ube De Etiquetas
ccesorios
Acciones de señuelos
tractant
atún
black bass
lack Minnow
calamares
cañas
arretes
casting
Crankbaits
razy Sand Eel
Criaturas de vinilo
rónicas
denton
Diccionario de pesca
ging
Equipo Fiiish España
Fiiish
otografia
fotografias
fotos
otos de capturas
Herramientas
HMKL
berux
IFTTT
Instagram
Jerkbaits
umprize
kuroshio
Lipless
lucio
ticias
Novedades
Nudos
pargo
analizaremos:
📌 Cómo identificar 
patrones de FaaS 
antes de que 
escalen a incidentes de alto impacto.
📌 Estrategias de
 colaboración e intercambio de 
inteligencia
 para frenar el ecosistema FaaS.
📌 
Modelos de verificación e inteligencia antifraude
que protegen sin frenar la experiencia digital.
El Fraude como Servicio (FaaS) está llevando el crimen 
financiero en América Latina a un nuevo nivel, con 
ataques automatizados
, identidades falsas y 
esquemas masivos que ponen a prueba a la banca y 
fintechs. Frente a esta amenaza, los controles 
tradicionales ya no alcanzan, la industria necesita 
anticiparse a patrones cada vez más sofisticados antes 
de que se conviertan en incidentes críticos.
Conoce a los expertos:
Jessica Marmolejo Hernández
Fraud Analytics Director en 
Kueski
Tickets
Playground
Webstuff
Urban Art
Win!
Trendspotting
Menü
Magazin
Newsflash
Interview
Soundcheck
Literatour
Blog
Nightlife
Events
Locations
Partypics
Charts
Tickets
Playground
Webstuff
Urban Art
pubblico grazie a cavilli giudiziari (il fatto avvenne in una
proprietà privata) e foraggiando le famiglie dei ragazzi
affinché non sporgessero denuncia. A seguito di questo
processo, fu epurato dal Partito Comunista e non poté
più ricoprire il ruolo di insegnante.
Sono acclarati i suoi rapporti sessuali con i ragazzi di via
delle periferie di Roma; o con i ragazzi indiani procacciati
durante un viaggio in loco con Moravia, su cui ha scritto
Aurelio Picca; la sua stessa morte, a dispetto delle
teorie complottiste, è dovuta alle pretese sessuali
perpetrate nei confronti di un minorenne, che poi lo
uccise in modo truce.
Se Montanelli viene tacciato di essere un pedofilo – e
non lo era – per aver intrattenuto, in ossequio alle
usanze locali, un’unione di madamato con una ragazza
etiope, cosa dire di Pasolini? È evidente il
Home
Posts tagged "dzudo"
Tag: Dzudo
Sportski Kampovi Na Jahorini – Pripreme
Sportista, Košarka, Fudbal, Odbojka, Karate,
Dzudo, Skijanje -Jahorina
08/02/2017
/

==

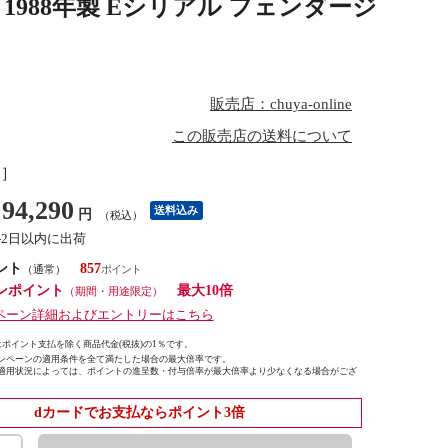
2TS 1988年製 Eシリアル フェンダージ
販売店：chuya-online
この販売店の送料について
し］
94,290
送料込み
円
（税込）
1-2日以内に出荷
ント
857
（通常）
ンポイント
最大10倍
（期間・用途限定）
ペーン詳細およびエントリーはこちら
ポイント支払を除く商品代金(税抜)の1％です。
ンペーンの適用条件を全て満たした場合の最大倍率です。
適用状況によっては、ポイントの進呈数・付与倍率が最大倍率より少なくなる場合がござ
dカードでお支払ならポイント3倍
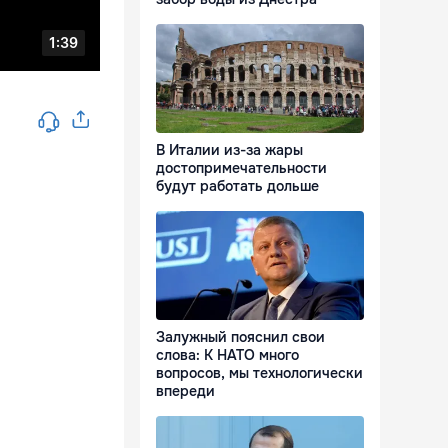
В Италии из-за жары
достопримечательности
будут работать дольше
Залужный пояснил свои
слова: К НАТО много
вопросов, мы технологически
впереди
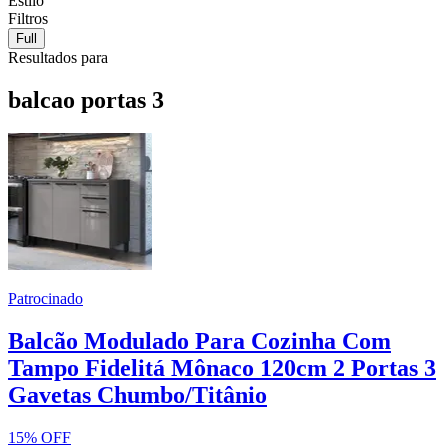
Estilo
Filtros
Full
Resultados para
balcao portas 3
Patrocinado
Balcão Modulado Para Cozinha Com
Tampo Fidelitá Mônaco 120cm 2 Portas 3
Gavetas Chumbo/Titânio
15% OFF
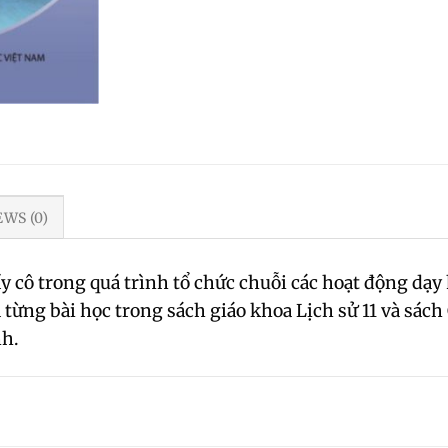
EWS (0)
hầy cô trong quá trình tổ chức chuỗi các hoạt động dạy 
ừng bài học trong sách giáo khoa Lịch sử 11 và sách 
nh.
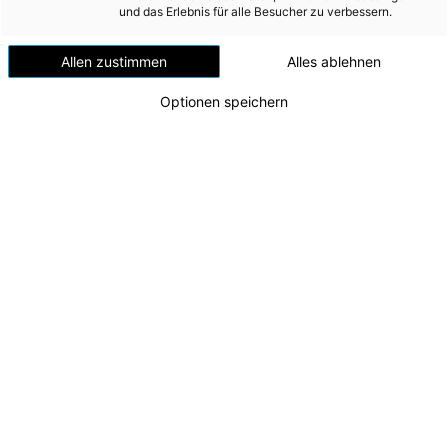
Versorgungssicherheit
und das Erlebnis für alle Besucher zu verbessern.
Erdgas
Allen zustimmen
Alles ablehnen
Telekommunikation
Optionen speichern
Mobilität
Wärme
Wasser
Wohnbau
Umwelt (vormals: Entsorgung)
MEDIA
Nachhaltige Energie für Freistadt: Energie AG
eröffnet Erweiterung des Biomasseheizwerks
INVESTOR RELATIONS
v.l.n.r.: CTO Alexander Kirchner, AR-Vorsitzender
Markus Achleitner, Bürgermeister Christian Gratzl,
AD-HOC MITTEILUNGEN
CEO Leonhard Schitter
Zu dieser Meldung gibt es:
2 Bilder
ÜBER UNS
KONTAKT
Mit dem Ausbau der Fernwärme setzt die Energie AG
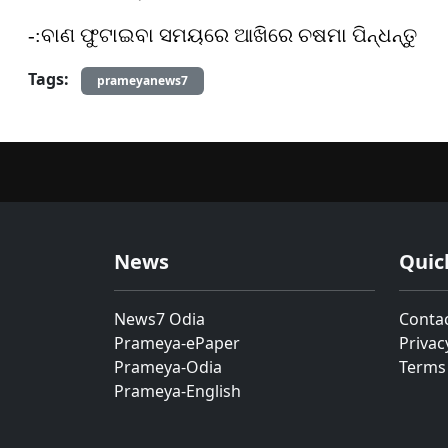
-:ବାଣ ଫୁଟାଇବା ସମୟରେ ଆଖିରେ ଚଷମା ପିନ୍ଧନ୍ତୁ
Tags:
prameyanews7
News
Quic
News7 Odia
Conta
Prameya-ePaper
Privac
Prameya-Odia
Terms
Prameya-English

> **ACTION ITEM**
Reproduce the lines of the items from the line containing "ube De Etiquetas" up to and including the line containing "El Fraude como", keeping each one unchanged.

> **RESULT OF THE TASK**
ube De Etiquetas
ccesorios
Acciones de señuelos
tractant
atún
black bass
lack Minnow
calamares
cañas
arretes
casting
Crankbaits
razy Sand Eel
Criaturas de vinilo
rónicas
denton
Diccionario de pesca
ging
Equipo Fiiish España
Fiiish
otografia
fotografias
fotos
otos de capturas
Herramientas
HMKL
berux
IFTTT
Instagram
Jerkbaits
umprize
kuroshio
Lipless
lucio
ticias
Novedades
Nudos
pargo
analizaremos:
📌 Cómo identificar 
patrones de FaaS 
antes de que 
escalen a incidentes de alto impacto.
📌 Estrategias de
 colaboración e intercambio de 
inteligencia
 para frenar el ecosistema FaaS.
📌 
Modelos de verificación e inteligencia antifraude
que protegen sin frenar la experiencia digital.
El Fraude como Servicio (FaaS) está llevando el crimen 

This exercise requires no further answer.